[Start of Document]

Add `stringIn1` parser #110

satabin · 2020-12-11T10:46:22Z

This parser builds a radix tree from non empty string alternatives.
Radix trees are interesting as they allow for efficient parsing of
string alternatives (e.g. enum names) without backtracking and require
only 1 character lookahead.

String alternatives are first sorted and then grouped by common non
empty prefix. Grouped string are then recursively grouped with the same
process. In the resulting tree, each group of substrings start with a
different character, which can be used to decide which alternative
branch to take.

This operator is inspired by fastparse stringIn one, and requires all
alternatives to be non empty.

Thank you for contributing to cats-parse!

This is a kind reminder to run sbt prePR and commit the changed files, if any, before submitting.

satabin · 2020-12-11T10:56:36Z

Is it ok to depend on scala-collection-compat to solve the cross-compilation problem with 2.12?

codecov-io · 2020-12-11T11:04:40Z

Codecov Report

Merging #110 (cc084d0) into main (454127f) will increase coverage by 0.42%.
The diff coverage is 100.00%.

[End of Document]
[Start of Source data]

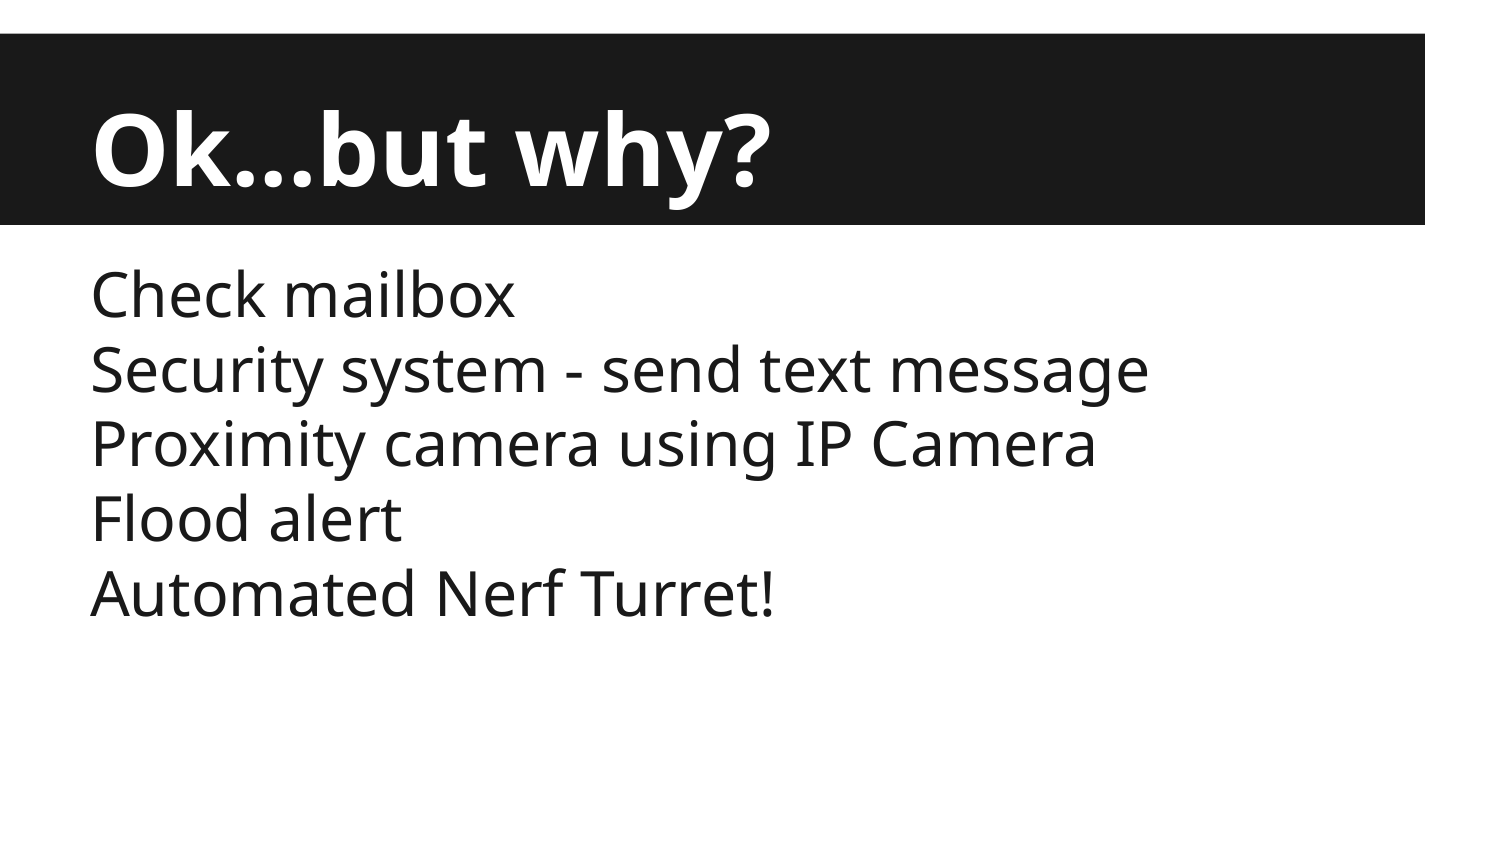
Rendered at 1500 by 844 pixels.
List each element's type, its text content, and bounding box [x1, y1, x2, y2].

title Ok...but why? [75, 33, 1425, 221]
list Check mailbox Security system - send text message Proximity camera using IP Camera Flood alert Automated Nerf Turret! [75, 239, 1425, 808]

[End of Source data]

### Given task A
For each statement below, say whether it agrees with the pull request thread about the `stringIn1` parser. Answer yes or no and quote the deciding words. (i) The parser requires every string alternative to be non empty. (ii) The radix tree approach needs two characters of lookahead. (iii) Merging #110 will lower coverage.
### Given task B
Carry on the pull request thread about the `stringIn1` parser, starting after its last sentence.

### Expected output A
(i) Yes: "requires all alternatives to be non empty."
(ii) No: "require only 1 character lookahead."
(iii) No: "will increase coverage by 0.42%."

### Expected output B
@@            Coverage Diff             @@
##             main     #110      +/-   ##
==========================================
+ Coverage   94.45%   94.88%   +0.42%     
==========================================
  Files           6        7       +1     
  Lines         758      821      +63     
  Branches       77       88      +11     
==========================================
+ Hits          716      779      +63     
  Misses         42       42

Impacted Files	Coverage Δ
core/shared/src/main/scala/cats/parse/Parser.scala	`95.14% <100.00%> (+0.24%)`	⬆️
...e/shared/src/main/scala/cats/parse/RadixNode.scala	`100.00% <100.00%> (ø)`

Continue to review full report at Codecov.

Legend - Click here to learn more
Δ = absolute <relative> (impact), ø = not affected, ? = missing data
Powered by Codecov. Last update 454127f...cc084d0. Read the comment docs.

johnynek

Thanks for the PR! This is something I have wanted to get to.

I'd like to make two suggestions:

Can we remove the stringIn1 API? It seems to me this can be an internal detail of how to combine Str parsers inside of oneOf much as we internally combine CharIn parsers.
If you feel we should keep the stringIn API, I'm concerned that we don't seem to be deduplicating it anywhere. I'd rather accept Iterable, then make a distinct set and the if it has only one item just return Str. Also if we keep the API it should have a comment in particular describing the backtracking behavior of the method.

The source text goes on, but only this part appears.